While it is translucent and seemingly invisible, the enamel on your teeth are very important. You wouldn’t have your strong, white teeth without it.  Your tooth enamel is the hard, clear protective, outer covering of your teeth.

This crucial tooth strengthener and protector, however, isn’t invincible.

Injury to a tooth, such as a tooth that gets chipped or broken, can crack and damage the tooth enamel, which in turn can compromise the strength of the tooth and the tooth’s resistance to tooth decay.

Poor oral hygiene, the lack of professional dental care, lifestyle habits such as smoking and drinking and a diet high in sugar and starches, can also destroy tooth enamel.

This later breakdown of tooth enamel is caused by unchecked, improperly treated plaque.

To understand the breakdown of tooth enamel, one must know of the important, crucial role of saliva. Saliva is your body’s natural, built-in mouthwash. It rinses out food particles from between teeth and it coats the teeth and gums to make their surfaces too slippery for food particles, germs and bacteria to stick to their surfaces.
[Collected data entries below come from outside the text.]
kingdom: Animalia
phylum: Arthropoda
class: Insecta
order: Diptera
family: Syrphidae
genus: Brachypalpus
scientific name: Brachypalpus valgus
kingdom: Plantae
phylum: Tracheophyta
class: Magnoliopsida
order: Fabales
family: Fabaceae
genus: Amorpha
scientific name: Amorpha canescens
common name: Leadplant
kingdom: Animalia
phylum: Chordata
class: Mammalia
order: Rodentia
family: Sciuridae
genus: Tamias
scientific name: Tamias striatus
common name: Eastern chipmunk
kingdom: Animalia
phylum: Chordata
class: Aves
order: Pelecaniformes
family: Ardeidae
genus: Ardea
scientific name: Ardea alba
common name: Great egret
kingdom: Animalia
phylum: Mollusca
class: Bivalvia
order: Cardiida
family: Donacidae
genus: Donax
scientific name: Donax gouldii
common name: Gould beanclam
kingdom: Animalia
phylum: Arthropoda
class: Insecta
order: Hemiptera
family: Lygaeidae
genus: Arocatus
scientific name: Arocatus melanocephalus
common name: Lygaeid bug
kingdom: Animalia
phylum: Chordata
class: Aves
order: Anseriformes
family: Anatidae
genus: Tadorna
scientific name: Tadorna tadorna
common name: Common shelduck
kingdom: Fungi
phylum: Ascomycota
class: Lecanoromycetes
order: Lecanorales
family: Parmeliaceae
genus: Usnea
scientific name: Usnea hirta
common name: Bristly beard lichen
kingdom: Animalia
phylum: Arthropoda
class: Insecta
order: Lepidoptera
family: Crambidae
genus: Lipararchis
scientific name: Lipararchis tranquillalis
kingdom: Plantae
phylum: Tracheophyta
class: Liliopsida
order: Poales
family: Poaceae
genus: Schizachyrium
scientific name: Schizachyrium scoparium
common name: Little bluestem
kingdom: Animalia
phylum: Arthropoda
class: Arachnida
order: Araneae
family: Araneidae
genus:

Saliva also has the important role of coating the teeth with needed calcium and other minerals. These important vitamins and mineral help strengthen tooth enamel, making it the tooth hard and more resistant to decay.

As mentioned previously, there are many ways tooth enamel can become compromised. In cases where to the tooth enamel breaks down, there are conditions that hinder the replenishing, nourishing and strengthening of the tooth enamel.

When tooth enamel break down occurs, the tooth becomes susceptible to various oral health issues including tooth decay and gum disease.

When one thinks of tooth enamel break down, you likely think of the tooth enamel dissolving. In a sense, that is exactly what happens.

When certain drinks and foods are consumed, lifestyle choices are made, medication is taken and other oral health conditions, the saliva in the mouth can’t combat the onslaught of bacteria and germs. When the germs and bacteria find food particles to feed on, an acidic film is produced. The acid of this film that covers the teeth and gums, dissolves and destroys tooth enamel. This acidic food particle decomposition byproduct can accumulate on and between teeth in the form of plaque.

The acid of the plaque gradually eats away at tooth enamel and create pits in the enamel. The pits become more widespread and larger if not treated.

If left unchecked, acidic plaque will continue to destroy more and more layers of tooth enamel until the germs and bacteria penetrate the pulp (or center) of the tooth.

Tooth enamel doesn’t replenish itself as it isn’t made of living cells. Therefore, once tooth enamel is broken down and eroded, it’s gone forever.

Therefore, it is important to protect your tooth enamel. Below are some common culprits that cause the break down of tooth enamel and which you should either avoid or limit your intake of:

  • Soft drinks, which include high levels of citric and phosphoric acids

  • Fruit juices, which can have acid that is stronger and more corrosive than batter acid

  • A diet high in starches and sugar

  • Certain medications, namely antihistamines and aspirin

  • Excessive teeth grinding and jaw clenching from stress

Other factors that can increase your risk of tooth enamel corrosion include:

  • Certain genetic oral health conditions

  • Gastrointestinal conditions

  • Eating disorders

  • Acid reflux disease and GERD

  • Dry mouth or low salivary flow (xerostomia)

Your tooth enamel is important for strong, beautiful teeth. Once it has become broken down and compromised, the enamel can’t grow back and the teeth are more vulnerable to tooth decay and gum disease.

Proper oral hygiene, a nutritious and balanced diet and regular visits to the dentist are ways you can protect your teeth enamel from break down.